= Treaty 11 =

Treaty between First Nations and Canadian Crown

Treaty 11, the last of the Numbered Treaties, was an agreement established between 1921 and 1922 between King George V and various First Nation band governments in what is today the Northwest Territories.

Henry Anthony Conroy was appointed treaty commissioner and conducted the negotiations and signings in 1921. However, he was unable to gain signatures from some bands in the Liard district during that summer. Further complicating matters was Conroy's death in April 1922. Thomas William Harris, the Indian Agent at Fort Simpson, Conroy's replacement, conducted the remaining treaty signings at Liard in July 1922. The signatories included Bishop Gabriel-Joseph-Elie Breynat of the Apostolic Vicariate of Mackenzie.

The boundary between Treaty 8 and Treaty 11 is ambiguous.

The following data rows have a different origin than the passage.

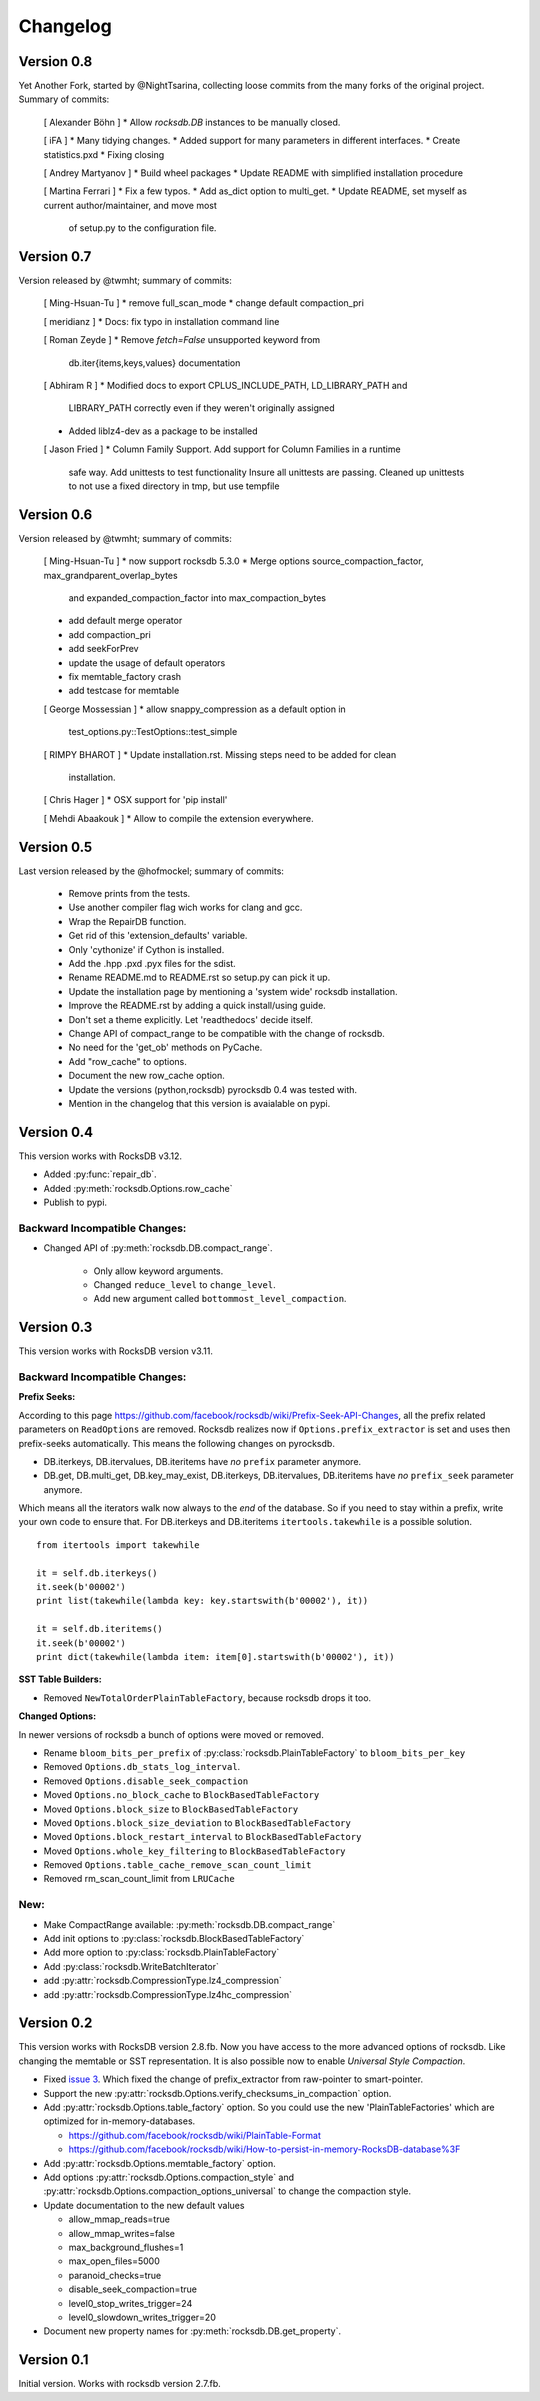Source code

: Changelog
*********

Version 0.8
-----------

Yet Another Fork, started by @NightTsarina, collecting loose commits from the
many forks of the original project. Summary of commits:

  [ Alexander Böhn ]
  * Allow `rocksdb.DB` instances to be manually closed.

  [ iFA ]
  * Many tidying changes.
  * Added support for many parameters in different interfaces.
  * Create statistics.pxd
  * Fixing closing

  [ Andrey Martyanov ]
  * Build wheel packages
  * Update README with simplified installation procedure

  [ Martina Ferrari ]
  * Fix a few typos.
  * Add as_dict option to multi_get.
  * Update README, set myself as current author/maintainer, and move most
    of setup.py to the configuration file.

Version 0.7
-----------

Version released by @twmht; summary of commits:

  [ Ming-Hsuan-Tu ]
  * remove full_scan_mode
  * change default compaction_pri

  [ meridianz ]
  * Docs: fix typo in installation command line

  [ Roman Zeyde ]
  * Remove `fetch=False` unsupported keyword from
    db.iter{items,keys,values} documentation

  [ Abhiram R ]
  * Modified docs to export CPLUS_INCLUDE_PATH, LD_LIBRARY_PATH and
    LIBRARY_PATH correctly even if they weren't originally assigned
  * Added liblz4-dev as a package to be installed

  [ Jason Fried ]
  * Column Family Support. Add support for Column Families in a runtime
    safe way. Add unittests to test functionality Insure all unittests are
    passing. Cleaned up unittests to not use a fixed directory in tmp, but
    use tempfile

Version 0.6
-----------

Version released by @twmht; summary of commits:

  [ Ming-Hsuan-Tu ]
  * now support rocksdb 5.3.0
  * Merge options source_compaction_factor, max_grandparent_overlap_bytes
    and expanded_compaction_factor into max_compaction_bytes
  * add default merge operator
  * add compaction_pri
  * add seekForPrev
  * update the usage of default operators
  * fix memtable_factory crash
  * add testcase for memtable

  [ George Mossessian ]
  * allow snappy_compression as a default option in
    test_options.py::TestOptions::test_simple

  [ RIMPY BHAROT ]
  * Update installation.rst. Missing steps need to be added for clean
    installation.

  [ Chris Hager ]
  * OSX support for 'pip install'

  [ Mehdi Abaakouk ]
  * Allow to compile the extension everywhere.


Version 0.5
-----------

Last version released by the @hofmockel; summary of commits:

  * Remove prints from the tests.
  * Use another compiler flag wich works for clang and gcc.
  * Wrap the RepairDB function.
  * Get rid of this 'extension_defaults' variable.
  * Only 'cythonize' if Cython is installed.
  * Add the .hpp .pxd .pyx files for the sdist.
  * Rename README.md to README.rst so setup.py can pick it up.
  * Update the installation page by mentioning a 'system wide' rocksdb
    installation.
  * Improve the README.rst by adding a quick install/using guide.
  * Don't set a theme explicitly. Let 'readthedocs' decide itself.
  * Change API of compact_range to be compatible with the change of
    rocksdb.
  * No need for the 'get_ob' methods on PyCache.
  * Add "row_cache" to options.
  * Document the new row_cache option.
  * Update the versions (python,rocksdb) pyrocksdb 0.4 was tested with.
  * Mention in the changelog that this version is avaialable on pypi.

Version 0.4
-----------
This version works with RocksDB v3.12.

* Added :py:func:`repair_db`.
* Added :py:meth:`rocksdb.Options.row_cache`
* Publish to pypi.

Backward Incompatible Changes:
^^^^^^^^^^^^^^^^^^^^^^^^^^^^^^

* Changed API of :py:meth:`rocksdb.DB.compact_range`.

    * Only allow keyword arguments.
    * Changed ``reduce_level`` to ``change_level``.
    * Add new argument called ``bottommost_level_compaction``.


Version 0.3
-----------
This version works with RocksDB version v3.11.

Backward Incompatible Changes:
^^^^^^^^^^^^^^^^^^^^^^^^^^^^^^

**Prefix Seeks:**

According to this page https://github.com/facebook/rocksdb/wiki/Prefix-Seek-API-Changes,
all the prefix related parameters on ``ReadOptions`` are removed.
Rocksdb realizes now if ``Options.prefix_extractor`` is set and uses then
prefix-seeks automatically. This means the following changes on pyrocksdb.

* DB.iterkeys, DB.itervalues, DB.iteritems have *no* ``prefix`` parameter anymore.
* DB.get, DB.multi_get, DB.key_may_exist, DB.iterkeys, DB.itervalues, DB.iteritems
  have *no* ``prefix_seek`` parameter anymore.

Which means all the iterators walk now always to the *end* of the database.
So if you need to stay within a prefix, write your own code to ensure that.
For DB.iterkeys and DB.iteritems ``itertools.takewhile`` is a possible solution. ::

    from itertools import takewhile

    it = self.db.iterkeys()
    it.seek(b'00002')
    print list(takewhile(lambda key: key.startswith(b'00002'), it))

    it = self.db.iteritems()
    it.seek(b'00002')
    print dict(takewhile(lambda item: item[0].startswith(b'00002'), it))

**SST Table Builders:**

* Removed ``NewTotalOrderPlainTableFactory``, because rocksdb drops it too.

**Changed Options:**

In newer versions of rocksdb a bunch of options were moved or removed.

* Rename ``bloom_bits_per_prefix`` of :py:class:`rocksdb.PlainTableFactory` to ``bloom_bits_per_key``
* Removed ``Options.db_stats_log_interval``.
* Removed ``Options.disable_seek_compaction``
* Moved ``Options.no_block_cache`` to ``BlockBasedTableFactory``
* Moved ``Options.block_size`` to ``BlockBasedTableFactory``
* Moved ``Options.block_size_deviation`` to ``BlockBasedTableFactory``
* Moved ``Options.block_restart_interval`` to ``BlockBasedTableFactory``
* Moved ``Options.whole_key_filtering`` to ``BlockBasedTableFactory``
* Removed ``Options.table_cache_remove_scan_count_limit``
* Removed rm_scan_count_limit from ``LRUCache``


New:
^^^^
* Make CompactRange available: :py:meth:`rocksdb.DB.compact_range`
* Add init options to :py:class:`rocksdb.BlockBasedTableFactory`
* Add more option to :py:class:`rocksdb.PlainTableFactory`
* Add :py:class:`rocksdb.WriteBatchIterator`
* add :py:attr:`rocksdb.CompressionType.lz4_compression`
* add :py:attr:`rocksdb.CompressionType.lz4hc_compression`


Version 0.2
-----------

This version works with RocksDB version 2.8.fb. Now you have access to the more
advanced options of rocksdb. Like changing the memtable or SST representation.
It is also possible now to enable *Universal Style Compaction*.

* Fixed `issue 3 <https://github.com/stephan-hof/pyrocksdb/pull/3>`_.
  Which fixed the change of prefix_extractor from raw-pointer to smart-pointer.

* Support the new :py:attr:`rocksdb.Options.verify_checksums_in_compaction` option.

* Add :py:attr:`rocksdb.Options.table_factory` option. So you could use the new
  'PlainTableFactories' which are optimized for in-memory-databases.

  * https://github.com/facebook/rocksdb/wiki/PlainTable-Format
  * https://github.com/facebook/rocksdb/wiki/How-to-persist-in-memory-RocksDB-database%3F

* Add :py:attr:`rocksdb.Options.memtable_factory` option.

* Add options :py:attr:`rocksdb.Options.compaction_style` and
  :py:attr:`rocksdb.Options.compaction_options_universal` to change the
  compaction style.

* Update documentation to the new default values

  * allow_mmap_reads=true
  * allow_mmap_writes=false
  * max_background_flushes=1
  * max_open_files=5000
  * paranoid_checks=true
  * disable_seek_compaction=true
  * level0_stop_writes_trigger=24
  * level0_slowdown_writes_trigger=20

* Document new property names for :py:meth:`rocksdb.DB.get_property`.

Version 0.1
-----------

Initial version. Works with rocksdb version 2.7.fb.
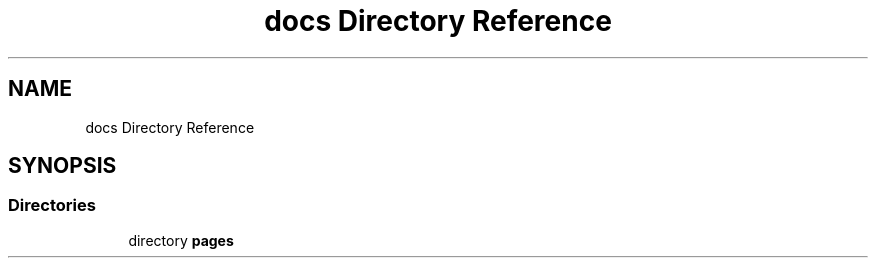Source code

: .TH "docs Directory Reference" 3 "Fri Jun 27 2025" "PALM-meteo" \" -*- nroff -*-
.ad l
.nh
.SH NAME
docs Directory Reference
.SH SYNOPSIS
.br
.PP
.SS "Directories"

.in +1c
.ti -1c
.RI "directory \fBpages\fP"
.br
.in -1c

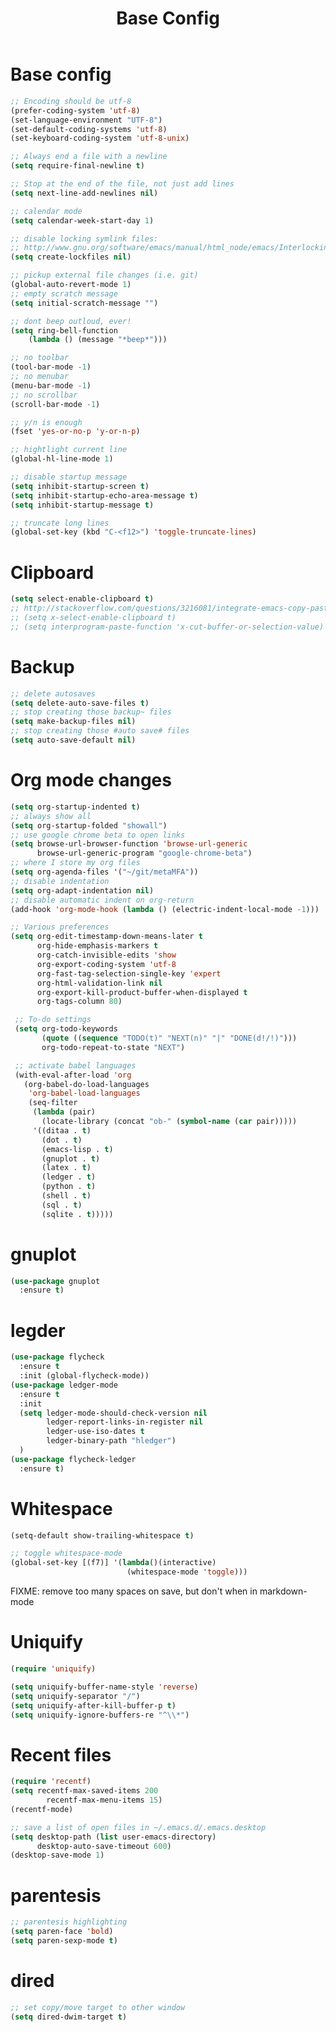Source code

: #+TITLE: Base Config
#+DRAFT: false
#+TAGS[]: emacs config
#+PROPERTY: header-args:emacs-lisp :comments link :results none

* Base config

#+BEGIN_SRC emacs-lisp
  ;; Encoding should be utf-8
  (prefer-coding-system 'utf-8)
  (set-language-environment "UTF-8")
  (set-default-coding-systems 'utf-8)
  (set-keyboard-coding-system 'utf-8-unix)

  ;; Always end a file with a newline
  (setq require-final-newline t)

  ;; Stop at the end of the file, not just add lines
  (setq next-line-add-newlines nil)

  ;; calendar mode
  (setq calendar-week-start-day 1)

  ;; disable locking symlink files:
  ;; http://www.gnu.org/software/emacs/manual/html_node/emacs/Interlocking.html
  (setq create-lockfiles nil)

  ;; pickup external file changes (i.e. git)
  (global-auto-revert-mode 1)
  ;; empty scratch message
  (setq initial-scratch-message "")

  ;; dont beep outloud, ever!
  (setq ring-bell-function
      (lambda () (message "*beep*")))

  ;; no toolbar
  (tool-bar-mode -1)
  ;; no menubar
  (menu-bar-mode -1)
  ;; no scrollbar
  (scroll-bar-mode -1)

  ;; y/n is enough
  (fset 'yes-or-no-p 'y-or-n-p)

  ;; hightlight current line
  (global-hl-line-mode 1)

  ;; disable startup message
  (setq inhibit-startup-screen t)
  (setq inhibit-startup-echo-area-message t)
  (setq inhibit-startup-message t)

  ;; truncate long lines
  (global-set-key (kbd "C-<f12>") 'toggle-truncate-lines)

#+END_SRC


* Clipboard

#+BEGIN_SRC emacs-lisp
  (setq select-enable-clipboard t)
  ;; http://stackoverflow.com/questions/3216081/integrate-emacs-copy-paste-with-system-copy-paste
  ;; (setq x-select-enable-clipboard t)
  ;; (setq interprogram-paste-function 'x-cut-buffer-or-selection-value)
#+END_SRC


* Backup

#+BEGIN_SRC emacs-lisp
  ;; delete autosaves
  (setq delete-auto-save-files t)
  ;; stop creating those backup~ files
  (setq make-backup-files nil)
  ;; stop creating those #auto save# files
  (setq auto-save-default nil)
#+END_SRC


* Org mode changes

#+BEGIN_SRC emacs-lisp
  (setq org-startup-indented t)
  ;; always show all
  (setq org-startup-folded "showall")
  ;; use google chrome beta to open links
  (setq browse-url-browser-function 'browse-url-generic
        browse-url-generic-program "google-chrome-beta")
  ;; where I store my org files
  (setq org-agenda-files '("~/git/metaMFA"))
  ;; disable indentation
  (setq org-adapt-indentation nil)
  ;; disable automatic indent on org-return
  (add-hook 'org-mode-hook (lambda () (electric-indent-local-mode -1)))

  ;; Various preferences
  (setq org-edit-timestamp-down-means-later t
        org-hide-emphasis-markers t
        org-catch-invisible-edits 'show
        org-export-coding-system 'utf-8
        org-fast-tag-selection-single-key 'expert
        org-html-validation-link nil
        org-export-kill-product-buffer-when-displayed t
        org-tags-column 80)

   ;; To-do settings
   (setq org-todo-keywords
         (quote ((sequence "TODO(t)" "NEXT(n)" "|" "DONE(d!/!)")))
         org-todo-repeat-to-state "NEXT")

   ;; activate babel languages
   (with-eval-after-load 'org
     (org-babel-do-load-languages
      'org-babel-load-languages
      (seq-filter
       (lambda (pair)
         (locate-library (concat "ob-" (symbol-name (car pair)))))
       '((ditaa . t)
         (dot . t)
         (emacs-lisp . t)
         (gnuplot . t)
         (latex . t)
         (ledger . t)
         (python . t)
         (shell . t)
         (sql . t)
         (sqlite . t)))))
#+END_SRC

* gnuplot

#+BEGIN_SRC emacs-lisp
(use-package gnuplot
  :ensure t)
#+END_SRC

* legder

#+BEGIN_SRC emacs-lisp
  (use-package flycheck
    :ensure t
    :init (global-flycheck-mode))
  (use-package ledger-mode
    :ensure t
    :init
    (setq ledger-mode-should-check-version nil
          ledger-report-links-in-register nil
          ledger-use-iso-dates t
          ledger-binary-path "hledger")
    )
  (use-package flycheck-ledger
    :ensure t)
#+END_SRC


* Whitespace

#+BEGIN_SRC emacs-lisp
  (setq-default show-trailing-whitespace t)

  ;; toggle whitespace-mode
  (global-set-key [(f7)] '(lambda()(interactive)
                            (whitespace-mode 'toggle)))
#+END_SRC

FIXME: remove too many spaces on save, but don't when in markdown-mode


* Uniquify

#+BEGIN_SRC emacs-lisp
  (require 'uniquify)

  (setq uniquify-buffer-name-style 'reverse)
  (setq uniquify-separator "/")
  (setq uniquify-after-kill-buffer-p t)
  (setq uniquify-ignore-buffers-re "^\\*")
#+END_SRC


* Recent files

#+BEGIN_SRC emacs-lisp
  (require 'recentf)
  (setq recentf-max-saved-items 200
          recentf-max-menu-items 15)
  (recentf-mode)

  ;; save a list of open files in ~/.emacs.d/.emacs.desktop
  (setq desktop-path (list user-emacs-directory)
        desktop-auto-save-timeout 600)
  (desktop-save-mode 1)
#+END_SRC


* parentesis

#+BEGIN_SRC emacs-lisp
;; parentesis highlighting
(setq paren-face 'bold)
(setq paren-sexp-mode t)
#+END_SRC


* dired

#+BEGIN_SRC emacs-lisp
;; set copy/move target to other window
(setq dired-dwim-target t)
#+END_SRC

The Yellowknives Dene First Nation is a signatory to Treaty 8, but according to the text of the treaties the Yellowknife Nation's territory, known as Chief Drygeese Territory, is within Treaty 11.

==Timeline==
- 27 June 1921: Fort Providence signing
- 11 July 1921: Fort Simpson signing
- 13 July 1921: Fort Wrigley signing
- 15 July 1921: Fort Norman signing
- 21 July 1921: Good Hope signing
- 26 July 1921: Arctic Red River signing
- 28 July 1921: Fort McPherson signing
- 22 August 1921: Fort Rae signing
- 27 April 1922: treaty commissioner Henry Anthony Conroy dies
- 17 July 1922: Liard signing under new commissioner Harris

==List of Treaty 11 First Nations==

- Acho Dene Koe First Nation
- Aklavik First Nation
- Behdzi Ahda' First Nation
- Dechi Laot'i First Nations
- Deh Gáh Got'ı̨ę First Nation
- Délı̨nę First Nation
- Dog Rib Rae First Nation
- Fort Good Hope First Nation
- Gameti First Nation
- Gwichya Gwich'in First Nation
- Inuvik Native Band
- Jean Marie River First Nation
- Ka'a'gee Tu First Nation
- Łı́ı́dlı̨ı̨ Kų́ę́ First Nation
- Nahɂą Dehé Dene Band
- Pehdzeh Ki First Nation
- Sambaa K'e First Nation
- Tetlit Gwich'in First Nation
- Tulita Dene First Nation
- West Point First Nation
- Wha Ti First Nation

Although parts of Treaty 11 lands are in the Yukon, none of the First Nations centered in the Yukon, including Liard First Nation, are linked to any signatories of Treaty 11.